» **INSTRUÇÕES**
1. Indique todos os âmbitos em que, segundo o excerto, será assinalado o papel estratégico do Tribunal de Justiça da União Europeia.
2. Por favor, explique com base no excerto por que motivo será selecionado um conjunto de países no segundo capítulo.

:: EXCERTO PARA LEITURA

O (2) segundo capítulo partirá da abordagem à economia enquanto processo institucional e da noção de instituições de desmercadorização do trabalho trabalhadas no capítulo 1), e identificará que configurações estas instituições assumem de facto nas economias políticas europeias (deste trabalho, um conjunto de países será seleccionado, pelas suas especificidades institucionais, com vista a uma mais próxima monitorização do processo de desincrustação, ao longo de toda a dissertação).
O (3) terceiro capítulo exporá a arquitectura institucional que desencadeia a desincrustação do mercado nas economias políticas europeias; esta arquitectura caracteriza-se por configurar uma assimetria fundamental entre os modos de governação das liberdades de mercado (supranacional-hierárquico) e os modos de governação da construção de instituições de incrustação do mercado à escala Europeia (negociações intergovernamentais). Em particular, identificar-se-á o período pós-Maastricht como o ponto marcante da habilitação desta estrutura de integração assimétrica, que marca a transição, na história da integração Europeia, para uma fase em que esta passa a adereçar as instituições domésticas de desmercadorização do trabalho; assinalar-se-á também o papel estratégico desempenhado pelo Tribunal de Justiça da União Europeia nesta estrutura, assim como no processo de criação do Mercado único e, sobretudo, no processo da sua desincrustação das instituições domésticas.

::::
:: DADOS DE ORIGEM

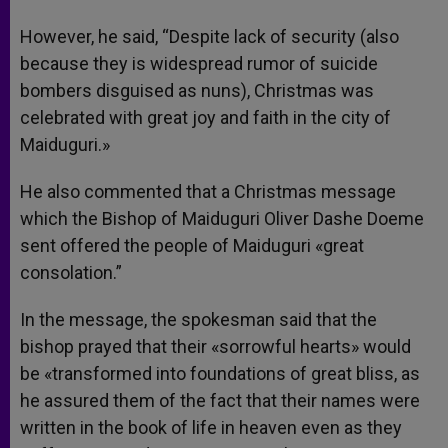
However, he said, “Despite lack of security (also
because they is widespread rumor of suicide
bombers disguised as nuns), Christmas was
celebrated with great joy and faith in the city of
Maiduguri.»
He also commented that a Christmas message
which the Bishop of Maiduguri Oliver Dashe Doeme
sent offered the people of Maiduguri «great
consolation.”
In the message, the spokesman said that the
bishop prayed that their «sorrowful hearts» would
be «transformed into foundations of great bliss, as
he assured them of the fact that their names were
written in the book of life in heaven even as they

::::

» **RESPOSTAS ÀS TAREFAS**
1.
- A estrutura de integração assimétrica
- O processo de criação do Mercado único
- O processo de desincrustação do Mercado único das instituições domésticas

2. O conjunto de países será selecionado pelas suas especificidades institucionais. O objetivo é acompanhar mais de perto o processo de desincrustação ao longo de toda a dissertação.